If you have selfish motivations, you're not going to be a good servant leader. It has to be less about you, says Falotico. In addition, the organisation as a whole must maintain a work culture in which this type of leadership can thrive. Finally, there are behaviours that servant leaders themselves must practice regularly.
As leaders, we can say what we want, but we will be judged by our behaviour, says Barter. And for the servant leader, behaviour is not just what you do, but how you do it. As a servant leader, you are a servant first: you focus on the needs of others, especially team members, before considering your own. You acknowledge the views of others, give them the support they need to achieve their work and personal goals, involve them in decisions when necessary and create a sense of community within your team.
This leads to greater commitment, more trust and stronger relationships with team members and other stakeholders. It can also lead to greater innovation. Servant leadership is not a leadership style or technique as such. Rather, it is a way of behaving that is adopted over the long term.
It is a complement to democratic leadership styles and has similarities to transformational leadership - which is often the most effective style in business situations - and to Level 5 leadership, where leaders demonstrate humility in the way they work. Most examples that explain servant leadership are not only difficult, but impossible to achieve. Take the example of Jesus Christ, an example far beyond human reach. Practice servant leader behaviours in solving real problems, not the ones you think are important, but the ones that are important to the team(s).

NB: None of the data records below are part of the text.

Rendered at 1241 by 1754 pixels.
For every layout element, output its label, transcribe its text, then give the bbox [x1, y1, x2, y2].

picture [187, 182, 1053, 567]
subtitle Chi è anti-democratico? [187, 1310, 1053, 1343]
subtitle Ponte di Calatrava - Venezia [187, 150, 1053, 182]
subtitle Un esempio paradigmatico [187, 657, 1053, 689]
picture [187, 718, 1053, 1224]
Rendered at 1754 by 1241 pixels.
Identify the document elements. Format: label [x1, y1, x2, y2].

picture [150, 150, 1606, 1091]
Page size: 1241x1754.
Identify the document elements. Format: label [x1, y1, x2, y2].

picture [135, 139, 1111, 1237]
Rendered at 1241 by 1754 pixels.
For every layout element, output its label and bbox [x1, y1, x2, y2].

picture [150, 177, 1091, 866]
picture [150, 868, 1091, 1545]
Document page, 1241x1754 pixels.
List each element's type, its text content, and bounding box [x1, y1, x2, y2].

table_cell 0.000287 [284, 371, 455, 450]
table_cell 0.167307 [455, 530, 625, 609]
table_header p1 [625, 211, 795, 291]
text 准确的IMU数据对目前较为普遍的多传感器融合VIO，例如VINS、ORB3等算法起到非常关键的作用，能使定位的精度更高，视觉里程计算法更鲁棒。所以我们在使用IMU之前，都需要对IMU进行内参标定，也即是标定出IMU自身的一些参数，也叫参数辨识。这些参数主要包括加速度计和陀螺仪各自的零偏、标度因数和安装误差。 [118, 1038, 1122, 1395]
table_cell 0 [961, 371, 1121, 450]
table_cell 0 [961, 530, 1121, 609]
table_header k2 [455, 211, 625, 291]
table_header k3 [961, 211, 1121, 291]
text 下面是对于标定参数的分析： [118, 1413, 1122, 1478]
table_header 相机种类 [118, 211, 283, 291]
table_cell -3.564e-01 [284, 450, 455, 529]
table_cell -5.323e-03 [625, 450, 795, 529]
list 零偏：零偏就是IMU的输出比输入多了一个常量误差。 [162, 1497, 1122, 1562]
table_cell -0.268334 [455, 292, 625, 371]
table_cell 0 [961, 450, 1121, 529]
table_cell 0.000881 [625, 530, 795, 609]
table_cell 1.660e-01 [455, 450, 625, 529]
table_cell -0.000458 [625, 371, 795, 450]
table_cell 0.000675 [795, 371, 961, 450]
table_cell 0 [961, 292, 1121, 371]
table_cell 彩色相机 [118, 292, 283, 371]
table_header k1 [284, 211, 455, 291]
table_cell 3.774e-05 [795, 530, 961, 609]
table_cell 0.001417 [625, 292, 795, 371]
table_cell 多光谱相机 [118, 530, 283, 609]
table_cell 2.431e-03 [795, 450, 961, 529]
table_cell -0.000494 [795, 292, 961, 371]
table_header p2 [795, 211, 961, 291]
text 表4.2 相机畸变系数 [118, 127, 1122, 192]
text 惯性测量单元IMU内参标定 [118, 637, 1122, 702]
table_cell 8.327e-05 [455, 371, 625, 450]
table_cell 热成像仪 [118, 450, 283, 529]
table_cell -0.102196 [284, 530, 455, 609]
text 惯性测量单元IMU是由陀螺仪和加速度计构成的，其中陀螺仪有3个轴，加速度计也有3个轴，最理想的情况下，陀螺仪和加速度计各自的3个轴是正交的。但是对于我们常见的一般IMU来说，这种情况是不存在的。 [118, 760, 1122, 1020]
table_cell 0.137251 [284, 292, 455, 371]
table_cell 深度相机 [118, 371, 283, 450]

There is ongoing research on servant leadership, and leaders who practice this style of leadership must ensure that it is done honestly and ethically. In practice, Southwest Airlines, under the leadership of its founder Herb Kelleher, is often cited as the model servant leadership corporation. Finally, the theory does not specify whether the attributes that help define servant leadership are supposedly innate or learned. The literature on servant leadership uses patriarchal connotations, although the theory uses a male-female contrast to create an emotional appeal.
A servant leader focuses primarily on the growth and well-being of individuals and the communities to which they belong. In servant leadership, the leader ensures that followers grow in all areas: their careers, their knowledge, their autonomy and even their health and physical development. The servant leader goes beyond the transactional aspects of management and instead actively seeks to develop and align employees' sense of purpose with the company's mission. Establishing a successful servant leadership system takes time because it requires a commitment to developing your staff and promoting personal and professional growth.
Business owners should carefully analyse their organisational structure to determine whether these disadvantages of servant leadership outweigh the benefits of this approach. While the servant leader focuses on the needs of his or her employees, he or she still leads critically. Servant leaders use persuasion - rather than their authority - to encourage people to act. In today's leadership circles, the concept gained much popularity with Robert Greenleaf's 1971 essay, The Servant as Leader.
Experts offer a number of best practice suggestions for senior executives who aspire to become successful servant leaders. Although servant leadership has been proven to be an exceptionally effective leadership style, the first challenge is the negative connotation that the name implies. But the more often a servant leader comes to the rescue, the less motivation it gives employees to work hard.